I went back to school part time and aced my premedical classes, volunteering at Shriner’s Hospital for Children and other places to get more experience. I vividly remember my first real test: watching a person get open heart surgery. I’ll never forget the surreal sound of a saw cutting open his rib cage, or the smell of his burning flesh from a cautery gun stopping small bleeding, or looking down into his open chest, watching his heart beating. Many people would just pass out at that moment — but I thought, “wow, this is really cool!” I eventually took the grueling and exhausting MCAT exam and soon got accepted into Saint Louis University’s School of Medicine. I had finally found my calling – and I remain thankful that I pursued this dream. In my life choices, my number one most important decision was asking Joanna to marry me; my second most important was deciding to become a doctor.
Many people ask me why I decided to become a family doctor and not specialize in something like cardiology or neurosurgery.

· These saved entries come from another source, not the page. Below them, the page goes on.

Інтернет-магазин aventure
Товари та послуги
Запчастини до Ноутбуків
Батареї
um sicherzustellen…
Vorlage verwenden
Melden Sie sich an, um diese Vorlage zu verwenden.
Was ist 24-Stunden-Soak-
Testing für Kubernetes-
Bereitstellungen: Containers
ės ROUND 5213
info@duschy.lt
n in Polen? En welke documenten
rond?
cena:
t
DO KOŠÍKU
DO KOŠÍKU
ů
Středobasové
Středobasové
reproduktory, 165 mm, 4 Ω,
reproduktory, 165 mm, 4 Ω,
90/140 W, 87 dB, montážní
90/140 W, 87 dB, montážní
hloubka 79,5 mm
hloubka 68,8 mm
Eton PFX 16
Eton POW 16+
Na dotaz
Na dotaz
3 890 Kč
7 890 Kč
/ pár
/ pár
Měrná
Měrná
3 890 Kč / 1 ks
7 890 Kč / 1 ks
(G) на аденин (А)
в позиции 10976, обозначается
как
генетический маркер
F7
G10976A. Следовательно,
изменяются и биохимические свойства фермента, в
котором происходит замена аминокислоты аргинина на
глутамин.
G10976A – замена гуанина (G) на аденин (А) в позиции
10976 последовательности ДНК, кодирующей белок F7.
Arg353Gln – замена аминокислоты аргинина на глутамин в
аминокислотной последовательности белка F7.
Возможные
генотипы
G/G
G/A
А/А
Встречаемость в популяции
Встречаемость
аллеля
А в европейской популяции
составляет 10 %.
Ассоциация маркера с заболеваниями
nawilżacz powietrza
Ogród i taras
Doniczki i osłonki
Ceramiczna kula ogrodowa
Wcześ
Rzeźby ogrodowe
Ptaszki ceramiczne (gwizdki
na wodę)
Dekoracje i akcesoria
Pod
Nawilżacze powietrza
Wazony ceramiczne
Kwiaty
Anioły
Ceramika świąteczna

I especially got this question while living in China because almost all doctors specialize there, and there really isn’t even a developed program for primary care doctors in China. Most Chinese people don’t realize that family medicine actually is a specialty, complete with extra training and our own medical exam and certification.
The classic American view of a doctor is of a small town doctor who the community knows and loves dearly, who has delivered generations of babies over their 40 years of practice. A good family doctor is deeply involved in their community’s health, their schools, their public safety. I always loved that classic American image of a doctor, and that’s what I strive for each day in my practice. I see people of all ages, from newborns to the elderly, and I follow them for years. It’s a deeply satisfying career, a true honor to deeply understand a patients’ health and history, and to do all I can to keep them thriving and healthy.
(this is an excerpt from my book translated into Chinese. I moved back to the USA last summer and now work at Swedish Bainbridge Island Primary Care Clinic in Washington state.)